Tragerwork aims to alter the body habits that produce muscle pain and limit movement. During a treatment session, a therapist massages, shakes, bounces, and rocks the body of the individual undergoing treatment. These movements are designed to induce relaxation and allow for easier, more graceful movements. Therapists also instruct individuals in mentastics, or “mental gymnastics.” Mentastics is a self-directed routine of exercises aimed at maintaining the feelings produced during treatment.
Evaluation in MS and Other Conditions
Some have recommended Tragerwork specifically for people with MS, but no well conducted studies have evaluated its effectiveness in MS. Anecdotal reports exist of individuals with MS benefiting from this treatment, but few studies have been published demonstrating its effectiveness in any medical condition.

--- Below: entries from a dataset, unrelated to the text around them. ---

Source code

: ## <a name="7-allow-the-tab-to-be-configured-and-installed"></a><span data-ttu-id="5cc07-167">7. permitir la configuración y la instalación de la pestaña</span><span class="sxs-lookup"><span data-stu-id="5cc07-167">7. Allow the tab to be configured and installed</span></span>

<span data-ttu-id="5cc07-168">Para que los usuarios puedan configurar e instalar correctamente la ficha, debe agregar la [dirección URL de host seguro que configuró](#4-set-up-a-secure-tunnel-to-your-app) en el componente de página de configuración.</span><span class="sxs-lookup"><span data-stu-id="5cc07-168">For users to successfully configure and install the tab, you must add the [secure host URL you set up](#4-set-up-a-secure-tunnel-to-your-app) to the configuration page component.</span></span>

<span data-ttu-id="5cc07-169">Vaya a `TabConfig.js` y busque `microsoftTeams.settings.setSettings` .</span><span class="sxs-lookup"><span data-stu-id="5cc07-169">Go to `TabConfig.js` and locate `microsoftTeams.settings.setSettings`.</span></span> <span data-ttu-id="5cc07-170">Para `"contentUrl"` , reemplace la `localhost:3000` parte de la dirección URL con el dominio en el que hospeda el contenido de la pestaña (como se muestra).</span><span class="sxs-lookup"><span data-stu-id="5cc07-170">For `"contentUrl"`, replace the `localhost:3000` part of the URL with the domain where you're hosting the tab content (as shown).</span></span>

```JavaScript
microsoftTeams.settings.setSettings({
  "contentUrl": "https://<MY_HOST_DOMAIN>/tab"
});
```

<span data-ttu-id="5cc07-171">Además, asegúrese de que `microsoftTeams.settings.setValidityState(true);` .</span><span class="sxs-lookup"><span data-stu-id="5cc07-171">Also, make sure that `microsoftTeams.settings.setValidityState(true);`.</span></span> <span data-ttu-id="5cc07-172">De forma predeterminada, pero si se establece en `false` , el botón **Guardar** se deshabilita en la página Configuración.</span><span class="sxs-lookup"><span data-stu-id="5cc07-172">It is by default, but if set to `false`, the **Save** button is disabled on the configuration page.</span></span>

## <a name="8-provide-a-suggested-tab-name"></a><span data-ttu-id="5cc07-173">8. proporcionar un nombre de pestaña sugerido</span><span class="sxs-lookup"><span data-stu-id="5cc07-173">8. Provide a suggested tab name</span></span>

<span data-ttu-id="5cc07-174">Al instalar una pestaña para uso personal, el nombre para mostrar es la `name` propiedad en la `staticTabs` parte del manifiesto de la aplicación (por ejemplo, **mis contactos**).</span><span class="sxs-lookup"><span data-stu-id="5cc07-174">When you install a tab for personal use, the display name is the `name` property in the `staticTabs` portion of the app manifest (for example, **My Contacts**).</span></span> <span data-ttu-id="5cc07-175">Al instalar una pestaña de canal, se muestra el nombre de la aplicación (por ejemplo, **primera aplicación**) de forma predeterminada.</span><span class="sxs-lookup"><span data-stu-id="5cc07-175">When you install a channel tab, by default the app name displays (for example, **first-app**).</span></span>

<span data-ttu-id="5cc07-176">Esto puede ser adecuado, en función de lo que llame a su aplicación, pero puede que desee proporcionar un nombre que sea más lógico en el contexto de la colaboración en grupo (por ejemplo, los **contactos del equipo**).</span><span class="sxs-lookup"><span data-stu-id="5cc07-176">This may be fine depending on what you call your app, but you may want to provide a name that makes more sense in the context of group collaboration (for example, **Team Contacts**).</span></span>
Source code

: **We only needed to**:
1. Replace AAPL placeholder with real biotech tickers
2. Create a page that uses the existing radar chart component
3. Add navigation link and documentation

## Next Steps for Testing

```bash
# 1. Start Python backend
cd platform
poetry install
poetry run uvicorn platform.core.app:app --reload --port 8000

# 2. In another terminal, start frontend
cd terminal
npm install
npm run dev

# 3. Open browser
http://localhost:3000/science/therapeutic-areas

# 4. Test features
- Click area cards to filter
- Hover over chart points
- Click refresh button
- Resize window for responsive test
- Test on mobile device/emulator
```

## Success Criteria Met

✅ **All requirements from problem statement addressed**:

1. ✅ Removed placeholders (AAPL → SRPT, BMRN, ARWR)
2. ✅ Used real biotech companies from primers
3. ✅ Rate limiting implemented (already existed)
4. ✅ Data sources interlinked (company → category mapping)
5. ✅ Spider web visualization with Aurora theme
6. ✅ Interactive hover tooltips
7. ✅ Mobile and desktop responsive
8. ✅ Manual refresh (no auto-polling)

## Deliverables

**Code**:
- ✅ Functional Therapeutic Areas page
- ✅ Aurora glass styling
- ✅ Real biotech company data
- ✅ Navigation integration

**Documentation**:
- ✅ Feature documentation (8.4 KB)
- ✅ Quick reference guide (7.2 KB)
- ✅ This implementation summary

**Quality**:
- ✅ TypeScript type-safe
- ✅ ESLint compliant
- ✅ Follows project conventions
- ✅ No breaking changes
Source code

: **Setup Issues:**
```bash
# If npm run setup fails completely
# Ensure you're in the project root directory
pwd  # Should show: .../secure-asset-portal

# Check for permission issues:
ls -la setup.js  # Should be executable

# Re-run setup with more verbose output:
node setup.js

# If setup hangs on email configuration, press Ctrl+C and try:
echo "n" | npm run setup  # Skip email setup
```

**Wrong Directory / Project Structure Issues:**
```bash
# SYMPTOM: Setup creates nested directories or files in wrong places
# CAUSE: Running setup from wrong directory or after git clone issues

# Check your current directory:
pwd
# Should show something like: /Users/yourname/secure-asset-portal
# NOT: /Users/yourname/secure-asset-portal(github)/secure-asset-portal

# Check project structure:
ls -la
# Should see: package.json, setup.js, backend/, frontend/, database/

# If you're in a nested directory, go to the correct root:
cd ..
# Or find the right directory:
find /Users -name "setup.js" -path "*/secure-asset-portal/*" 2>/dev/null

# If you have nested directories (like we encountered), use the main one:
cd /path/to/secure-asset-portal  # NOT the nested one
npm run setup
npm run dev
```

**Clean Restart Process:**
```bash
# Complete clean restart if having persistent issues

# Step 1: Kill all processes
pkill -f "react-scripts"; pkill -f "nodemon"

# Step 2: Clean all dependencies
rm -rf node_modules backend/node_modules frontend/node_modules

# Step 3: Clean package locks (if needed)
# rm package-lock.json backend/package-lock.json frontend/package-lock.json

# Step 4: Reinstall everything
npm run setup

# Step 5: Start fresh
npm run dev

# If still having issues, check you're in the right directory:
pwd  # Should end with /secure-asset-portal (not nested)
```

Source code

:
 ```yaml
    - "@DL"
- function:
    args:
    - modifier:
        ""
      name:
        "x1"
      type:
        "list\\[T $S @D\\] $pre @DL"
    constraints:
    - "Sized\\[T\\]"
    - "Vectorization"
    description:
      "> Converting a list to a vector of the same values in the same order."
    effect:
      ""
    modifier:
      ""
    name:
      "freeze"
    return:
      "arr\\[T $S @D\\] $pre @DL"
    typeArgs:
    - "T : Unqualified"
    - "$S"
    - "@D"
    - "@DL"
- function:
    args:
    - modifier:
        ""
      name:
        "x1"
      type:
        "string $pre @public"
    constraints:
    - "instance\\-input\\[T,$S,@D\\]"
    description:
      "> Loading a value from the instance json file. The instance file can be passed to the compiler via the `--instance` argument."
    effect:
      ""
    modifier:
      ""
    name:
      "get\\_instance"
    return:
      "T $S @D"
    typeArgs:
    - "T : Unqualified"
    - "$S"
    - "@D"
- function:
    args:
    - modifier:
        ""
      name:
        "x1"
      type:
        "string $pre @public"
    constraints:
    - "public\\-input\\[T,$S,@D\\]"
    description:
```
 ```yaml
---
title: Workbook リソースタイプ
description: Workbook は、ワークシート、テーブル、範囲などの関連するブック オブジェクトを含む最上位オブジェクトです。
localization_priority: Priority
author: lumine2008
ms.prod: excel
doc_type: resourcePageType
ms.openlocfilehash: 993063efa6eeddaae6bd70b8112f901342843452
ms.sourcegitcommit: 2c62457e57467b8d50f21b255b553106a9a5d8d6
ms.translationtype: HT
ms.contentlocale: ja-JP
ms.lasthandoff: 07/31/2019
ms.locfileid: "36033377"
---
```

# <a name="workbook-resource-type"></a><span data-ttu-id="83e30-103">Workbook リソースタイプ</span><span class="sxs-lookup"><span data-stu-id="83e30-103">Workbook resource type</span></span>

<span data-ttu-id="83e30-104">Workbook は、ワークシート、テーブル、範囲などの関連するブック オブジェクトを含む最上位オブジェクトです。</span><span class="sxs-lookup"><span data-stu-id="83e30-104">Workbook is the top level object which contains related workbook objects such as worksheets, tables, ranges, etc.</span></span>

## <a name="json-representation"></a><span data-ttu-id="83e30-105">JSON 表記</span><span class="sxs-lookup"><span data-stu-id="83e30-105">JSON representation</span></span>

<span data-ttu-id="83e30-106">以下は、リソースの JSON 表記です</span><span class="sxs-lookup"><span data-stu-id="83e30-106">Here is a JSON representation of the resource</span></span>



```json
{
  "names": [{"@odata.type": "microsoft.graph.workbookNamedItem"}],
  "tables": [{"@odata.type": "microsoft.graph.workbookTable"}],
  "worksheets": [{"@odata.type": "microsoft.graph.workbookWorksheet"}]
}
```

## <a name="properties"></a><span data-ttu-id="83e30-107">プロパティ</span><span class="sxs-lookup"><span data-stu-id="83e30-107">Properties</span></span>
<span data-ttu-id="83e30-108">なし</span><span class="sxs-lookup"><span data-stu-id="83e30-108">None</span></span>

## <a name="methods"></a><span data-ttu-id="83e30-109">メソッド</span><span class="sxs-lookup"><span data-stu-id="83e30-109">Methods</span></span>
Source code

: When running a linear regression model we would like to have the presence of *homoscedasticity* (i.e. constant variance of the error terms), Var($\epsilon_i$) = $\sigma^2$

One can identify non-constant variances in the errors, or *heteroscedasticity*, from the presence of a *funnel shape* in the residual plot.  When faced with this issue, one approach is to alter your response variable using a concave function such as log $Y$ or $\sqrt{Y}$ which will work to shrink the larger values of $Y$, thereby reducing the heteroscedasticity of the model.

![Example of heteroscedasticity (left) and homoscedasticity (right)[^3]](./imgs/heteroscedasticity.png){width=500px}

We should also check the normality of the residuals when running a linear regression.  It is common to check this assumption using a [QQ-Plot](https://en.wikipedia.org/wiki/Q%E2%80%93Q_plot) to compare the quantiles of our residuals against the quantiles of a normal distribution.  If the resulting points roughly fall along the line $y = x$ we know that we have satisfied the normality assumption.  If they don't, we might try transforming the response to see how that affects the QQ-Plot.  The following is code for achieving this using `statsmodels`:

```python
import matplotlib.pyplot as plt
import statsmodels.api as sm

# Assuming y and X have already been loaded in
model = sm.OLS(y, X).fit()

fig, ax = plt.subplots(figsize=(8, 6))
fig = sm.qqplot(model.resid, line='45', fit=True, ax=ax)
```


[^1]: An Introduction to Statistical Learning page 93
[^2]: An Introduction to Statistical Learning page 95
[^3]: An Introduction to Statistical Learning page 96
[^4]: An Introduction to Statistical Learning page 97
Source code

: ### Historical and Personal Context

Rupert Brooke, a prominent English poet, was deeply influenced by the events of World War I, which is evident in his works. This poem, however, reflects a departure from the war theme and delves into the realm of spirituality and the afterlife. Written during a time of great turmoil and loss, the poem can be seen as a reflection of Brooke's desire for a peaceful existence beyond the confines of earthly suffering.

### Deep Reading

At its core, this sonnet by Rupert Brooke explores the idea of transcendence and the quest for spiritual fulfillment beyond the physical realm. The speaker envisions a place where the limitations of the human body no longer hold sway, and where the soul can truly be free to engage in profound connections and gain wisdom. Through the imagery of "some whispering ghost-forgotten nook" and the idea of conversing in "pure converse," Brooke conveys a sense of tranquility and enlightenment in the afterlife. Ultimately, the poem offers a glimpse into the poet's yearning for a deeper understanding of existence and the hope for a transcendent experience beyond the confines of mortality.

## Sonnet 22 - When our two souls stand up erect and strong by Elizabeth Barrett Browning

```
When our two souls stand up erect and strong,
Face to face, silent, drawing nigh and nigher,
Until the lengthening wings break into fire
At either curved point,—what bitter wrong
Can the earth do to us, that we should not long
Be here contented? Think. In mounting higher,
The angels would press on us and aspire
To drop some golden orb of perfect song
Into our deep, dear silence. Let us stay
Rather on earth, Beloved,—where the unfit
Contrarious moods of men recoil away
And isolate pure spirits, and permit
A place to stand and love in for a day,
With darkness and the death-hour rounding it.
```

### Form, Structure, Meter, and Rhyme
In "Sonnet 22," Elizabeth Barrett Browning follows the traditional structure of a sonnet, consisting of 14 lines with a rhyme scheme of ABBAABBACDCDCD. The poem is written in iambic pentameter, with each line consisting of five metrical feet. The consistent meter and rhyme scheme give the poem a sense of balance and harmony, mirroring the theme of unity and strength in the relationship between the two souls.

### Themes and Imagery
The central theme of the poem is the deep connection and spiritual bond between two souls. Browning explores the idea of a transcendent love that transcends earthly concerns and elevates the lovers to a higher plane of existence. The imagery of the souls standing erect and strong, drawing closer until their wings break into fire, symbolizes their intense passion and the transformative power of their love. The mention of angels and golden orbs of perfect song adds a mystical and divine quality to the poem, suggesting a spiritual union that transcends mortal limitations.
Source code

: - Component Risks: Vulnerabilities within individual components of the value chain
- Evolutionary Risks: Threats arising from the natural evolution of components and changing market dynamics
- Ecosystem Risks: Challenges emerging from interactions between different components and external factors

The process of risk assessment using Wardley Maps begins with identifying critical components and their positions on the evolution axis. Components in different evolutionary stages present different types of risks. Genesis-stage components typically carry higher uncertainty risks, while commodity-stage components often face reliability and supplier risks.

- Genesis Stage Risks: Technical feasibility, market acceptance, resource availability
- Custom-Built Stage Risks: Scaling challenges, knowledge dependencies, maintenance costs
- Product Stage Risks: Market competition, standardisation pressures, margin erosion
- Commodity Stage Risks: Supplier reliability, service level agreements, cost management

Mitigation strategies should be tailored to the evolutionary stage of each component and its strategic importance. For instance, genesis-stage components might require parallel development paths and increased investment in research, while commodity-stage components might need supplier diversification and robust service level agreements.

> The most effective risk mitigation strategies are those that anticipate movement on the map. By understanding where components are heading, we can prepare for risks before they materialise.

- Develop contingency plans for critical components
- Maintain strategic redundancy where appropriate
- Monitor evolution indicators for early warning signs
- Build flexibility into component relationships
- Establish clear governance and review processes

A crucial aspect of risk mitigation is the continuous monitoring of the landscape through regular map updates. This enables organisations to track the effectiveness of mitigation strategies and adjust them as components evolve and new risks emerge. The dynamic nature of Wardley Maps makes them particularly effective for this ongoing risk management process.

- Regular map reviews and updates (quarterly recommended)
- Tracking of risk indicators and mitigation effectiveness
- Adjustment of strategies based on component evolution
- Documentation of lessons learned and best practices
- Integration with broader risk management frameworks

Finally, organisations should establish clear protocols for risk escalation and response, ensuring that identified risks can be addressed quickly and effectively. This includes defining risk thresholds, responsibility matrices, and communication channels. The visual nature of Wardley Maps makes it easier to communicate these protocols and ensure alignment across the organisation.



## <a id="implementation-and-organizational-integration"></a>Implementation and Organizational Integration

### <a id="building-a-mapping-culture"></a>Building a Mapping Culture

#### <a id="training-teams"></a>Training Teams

One small study found Tragerwork helped improve some measures of lung function in people with lung disease. However, these results are difficult to interpret due to the small size of the study and the lack of a placebo-treated control group. Another study looked at Tragerwork as a treatment for headache. This study, which lacked a placebo group, reported that those treated with Tragerwork had a decrease in headache frequency, improvement in quality of life, and reduction in headache medication use. Another study looked at people with spinal cord injuries who also suffered from shoulder pain associated with using a wheelchair. This study found that shoulder pain decreased in people treated with either Tragerwork or acupuncture.
The effects of Tragerwork have not been well established. The treatment seems to be generally well tolerated, but some with MS may feel a sense of dizziness or nausea when undergoing the rocking movements in therapy sessions.
Tragerwork is generally considered safe. Treatment is of moderate cost. The possible benefits of Tragerwork have not been clearly established for people with MS. Some preliminary studies in other conditions suggest it may help with headaches, shoulder pain, and lung function.
References and Additional Reading
Bowling AC. Complementary and Alternative Medicine and Multiple Sclerosis. New York: Demos Medical Publishing, 2007, pp. 209-211.
Dyson-Hudson TA. Acupuncture and Trager psychophysical integration in the treatment of wheelchair user’s shoulder pain in individuals with spinal cord injury. Arch Phys Med Rehabil 2001;82:1038.
Foster KA, Liskin J, Cen S, et al. The Trager approach in the treatment of chronic headache: a pilot study. Alt Ther Health Med 2004;10:40–46.
Juhan D. Multiple sclerosis: The Trager approach. Trager Newsletter. February 1993;1-7.
Witt PL, MacKinnon J. Trager psychophysical integration. A method to improve chest mobility of patients with chronic lung disease. Phys Ther 1986; 66:214–217.